> **WORK REQUEST**: Reproduce the text lines of the listing below character for character, and omit the pictures.
[AVAILABLE RECORDS Boundary: Start]
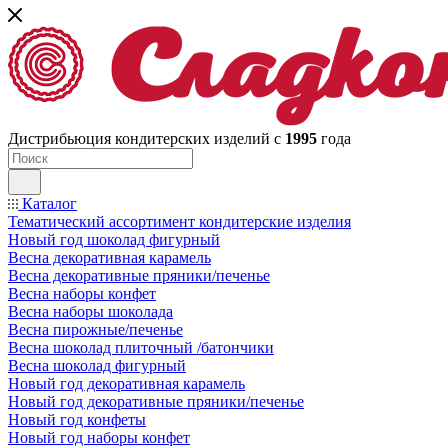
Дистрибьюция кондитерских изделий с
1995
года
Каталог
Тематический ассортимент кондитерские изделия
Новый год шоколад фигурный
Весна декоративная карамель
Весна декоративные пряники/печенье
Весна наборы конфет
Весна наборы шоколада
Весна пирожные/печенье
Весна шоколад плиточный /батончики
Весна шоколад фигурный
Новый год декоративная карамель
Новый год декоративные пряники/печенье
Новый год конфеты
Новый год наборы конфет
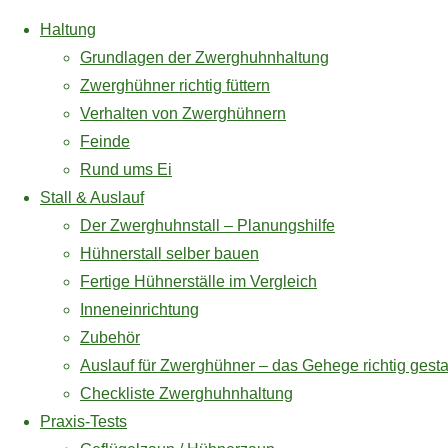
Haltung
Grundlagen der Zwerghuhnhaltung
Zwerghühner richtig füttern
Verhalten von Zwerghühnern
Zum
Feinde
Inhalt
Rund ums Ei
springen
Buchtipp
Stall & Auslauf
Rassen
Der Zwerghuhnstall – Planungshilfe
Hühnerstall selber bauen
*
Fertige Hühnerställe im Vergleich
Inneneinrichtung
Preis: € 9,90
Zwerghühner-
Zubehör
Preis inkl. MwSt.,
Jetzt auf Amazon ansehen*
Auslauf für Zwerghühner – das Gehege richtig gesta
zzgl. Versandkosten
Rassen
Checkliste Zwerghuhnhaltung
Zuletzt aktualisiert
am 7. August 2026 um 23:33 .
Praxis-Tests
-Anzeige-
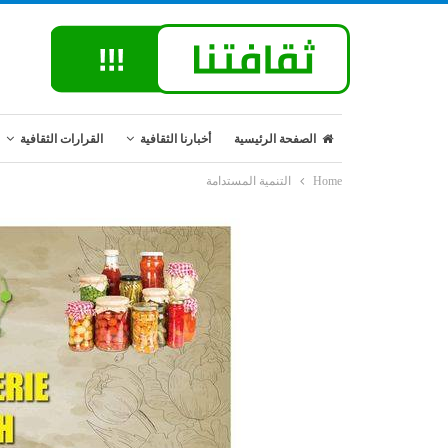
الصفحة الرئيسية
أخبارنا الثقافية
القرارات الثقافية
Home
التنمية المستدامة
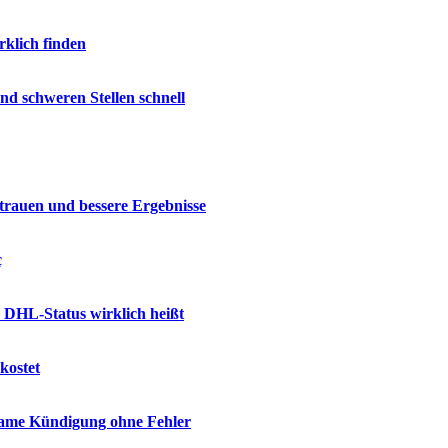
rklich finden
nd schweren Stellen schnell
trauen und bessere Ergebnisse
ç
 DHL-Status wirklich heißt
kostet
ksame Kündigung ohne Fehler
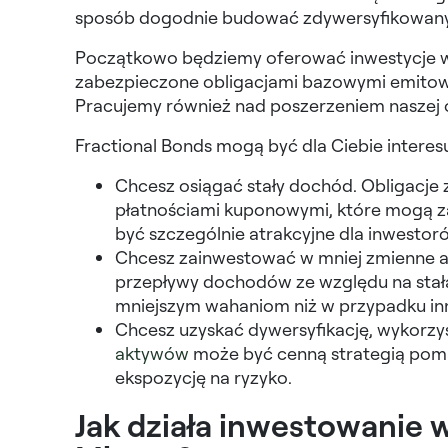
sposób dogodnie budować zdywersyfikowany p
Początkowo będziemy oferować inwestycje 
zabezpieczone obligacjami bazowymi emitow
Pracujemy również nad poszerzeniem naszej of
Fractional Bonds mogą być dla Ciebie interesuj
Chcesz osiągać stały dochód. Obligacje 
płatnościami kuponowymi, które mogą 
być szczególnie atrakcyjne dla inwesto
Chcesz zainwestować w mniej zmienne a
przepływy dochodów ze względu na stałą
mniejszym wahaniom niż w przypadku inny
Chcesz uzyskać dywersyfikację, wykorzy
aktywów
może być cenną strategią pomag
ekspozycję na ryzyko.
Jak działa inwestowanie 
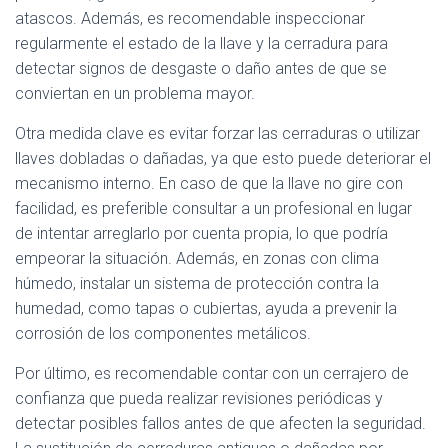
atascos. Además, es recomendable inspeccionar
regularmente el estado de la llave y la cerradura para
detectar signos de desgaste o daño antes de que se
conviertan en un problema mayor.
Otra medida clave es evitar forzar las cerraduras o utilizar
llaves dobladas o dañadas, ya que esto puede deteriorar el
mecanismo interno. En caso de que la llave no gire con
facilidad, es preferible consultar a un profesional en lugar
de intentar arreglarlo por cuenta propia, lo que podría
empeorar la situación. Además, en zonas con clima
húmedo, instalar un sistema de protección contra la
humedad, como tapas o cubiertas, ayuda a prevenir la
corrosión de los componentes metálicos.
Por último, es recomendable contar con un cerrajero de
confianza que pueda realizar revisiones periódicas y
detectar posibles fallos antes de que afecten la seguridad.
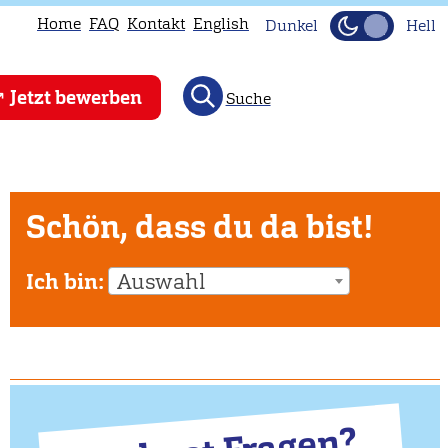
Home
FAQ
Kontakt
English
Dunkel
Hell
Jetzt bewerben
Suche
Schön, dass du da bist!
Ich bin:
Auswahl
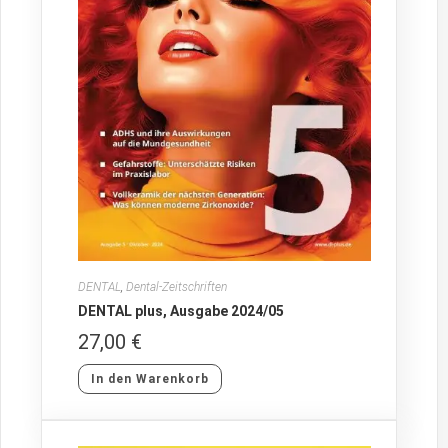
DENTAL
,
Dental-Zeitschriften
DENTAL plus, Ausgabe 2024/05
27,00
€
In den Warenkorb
[AVAILABLE RECORDS Boundary: End]
> **OUTPUT**:
Дистрибьюция кондитерских изделий с
1995
года
Каталог
Тематический ассортимент кондитерские изделия
Новый год шоколад фигурный
Весна декоративная карамель
Весна декоративные пряники/печенье
Весна наборы конфет
Весна наборы шоколада
Весна пирожные/печенье
Весна шоколад плиточный /батончики
Весна шоколад фигурный
Новый год декоративная карамель
Новый год декоративные пряники/печенье
Новый год конфеты
Новый год наборы конфет
Haltung
Grundlagen der Zwerghuhnhaltung
Zwerghühner richtig füttern
Verhalten von Zwerghühnern
Zum
Feinde
Inhalt
Rund ums Ei
springen
Buchtipp
Stall & Auslauf
Rassen
Der Zwerghuhnstall – Planungshilfe
Hühnerstall selber bauen
*
Fertige Hühnerställe im Vergleich
Inneneinrichtung
Preis: € 9,90
Zwerghühner-
Zubehör
Preis inkl. MwSt.,
Jetzt auf Amazon ansehen*
Auslauf für Zwerghühner – das Gehege richtig gesta
zzgl. Versandkosten
Rassen
Checkliste Zwerghuhnhaltung
Zuletzt aktualisiert
am 7. August 2026 um 23:33 .
Praxis-Tests
-Anzeige-
الصفحة الرئيسية
أخبارنا الثقافية
القرارات الثقافية
Home
التنمية المستدامة
rklich finden
nd schweren Stellen schnell
trauen und bessere Ergebnisse
ç
 DHL-Status wirklich heißt
kostet
ksame Kündigung ohne Fehler
sposób dogodnie budować zdywersyfikowany p
Początkowo będziemy oferować inwestycje 
zabezpieczone obligacjami bazowymi emitow
Pracujemy również nad poszerzeniem naszej of
Fractional Bonds mogą być dla Ciebie interesuj
Chcesz osiągać stały dochód. Obligacje 
płatnościami kuponowymi, które mogą 
być szczególnie atrakcyjne dla inwesto
Chcesz zainwestować w mniej zmienne a
przepływy dochodów ze względu na stałą
mniejszym wahaniom niż w przypadku inny
Chcesz uzyskać dywersyfikację, wykorzy
aktywów
może być cenną strategią pomag
ekspozycję na ryzyko.
Jak działa inwestowanie 
atascos. Además, es recomendable inspeccionar
regularmente el estado de la llave y la cerradura para
detectar signos de desgaste o daño antes de que se
conviertan en un problema mayor.
Otra medida clave es evitar forzar las cerraduras o utilizar
llaves dobladas o dañadas, ya que esto puede deteriorar el
mecanismo interno. En caso de que la llave no gire con
facilidad, es preferible consultar a un profesional en lugar
de intentar arreglarlo por cuenta propia, lo que podría
empeorar la situación. Además, en zonas con clima
húmedo, instalar un sistema de protección contra la
humedad, como tapas o cubiertas, ayuda a prevenir la
corrosión de los componentes metálicos.
Por último, es recomendable contar con un cerrajero de
confianza que pueda realizar revisiones periódicas y
detectar posibles fallos antes de que afecten la seguridad.
Home
FAQ
Kontakt
English
Dunkel
Hell
Jetzt bewerben
Suche
Schön, dass du da bist!
Ich bin:
Auswahl
DENTAL
,
Dental-Zeitschriften
DENTAL plus, Ausgabe 2024/05
27,00
€
In den Warenkorb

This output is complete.